Disrupted self-referential processing and empathy-based interventions in mental disorders: neural mechanisms, cognitive biases, and therapeutic integration
Qinglin Bao, Dezhi Yang, Zhiheng Dong, Zhiyong Bao, Limei He
Frontiers in Psychiatry July 6, 2026 Peer reviewed DOI: 10.3389/fpsyt.2026.1850823 via OpenAlex
Summary
Disruptions in self-referential processing (SRP) are common across various psychiatric disorders, including schizophrenia and anxiety disorders, leading to issues like distorted self-perception and emotional dysregulation. Impairments in SRP can hinder empathy, causing social withdrawal and interpersonal dysfunction. Therapeutic approaches targeting the relationship between SRP and empathy, such as metacognitive therapy and mindfulness-based interventions, show promise in improving emotion regulation and social functioning.
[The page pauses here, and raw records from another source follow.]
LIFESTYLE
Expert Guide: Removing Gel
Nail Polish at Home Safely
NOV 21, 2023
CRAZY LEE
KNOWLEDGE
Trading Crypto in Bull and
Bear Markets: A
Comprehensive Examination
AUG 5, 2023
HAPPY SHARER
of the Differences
Future research aims to personalize these interventions based on individual neurocognitive mechanisms.
Study at a glance
| Key finding | Therapeutic interventions that target the relationship between self-referential processing and empathy may help reduce maladaptive self-focused attention and enhance social functioning. |
|---|
Abstract
Self-referential processing (SRP), the mental activity of linking experiences and stimuli to the self, is fundamental to shaping identity, regulating affect, and navigating complex social environments. Disruptions in SRP are increasingly recognized as a transdiagnostic hallmark across psychiatric disorders, including schizophrenia spectrum disorders, major depressive disorder, and anxiety disorders. Such disruptions often manifest as distorted self-perception, negative cognitive-affective biases, and dysfunctional connectivity within key neural networks, particularly the default mode network (DMN) and the medial prefrontal cortex (mPFC). Emerging evidence reveals a dynamic bidirectional relationship between SRP and empathy. Impairments in self-processing may hinder the capacity to accurately infer others’ emotional and cognitive states, while deficits in empathic attunement may reinforce maladaptive self-focus. This interplay contributes to social withdrawal, interpersonal dysfunction, and emotional dysregulation across diagnostic boundaries. Recent therapeutic advances suggest that interventions targeting the interface between SRP and empathy may effectively modulate shared neurocognitive mechanisms. Such interventions include metacognitive therapy, mindfulness-based interventions, and psychedelic-assisted psychotherapy. These therapeutic approaches show preliminary but promising evidence for reducing maladaptive self-focused attention, enhancing emotion regulation, and improving social functioning. This review synthesizes empirical evidence regarding the neural underpinnings of SRP, delineates disorder-specific alterations in self-referential processing, and examines the bidirectional interplay between SRP and empathic functioning. We further outline a conceptual framework for empathy-based interventions targeting SRP dysfunction and propose future directions for precision psychiatry research. Emphasis is placed on developing personalized, mechanism-driven therapeutic strategies informed by computational modeling, transdiagnostic biomarker identification, and digital therapeutic platforms.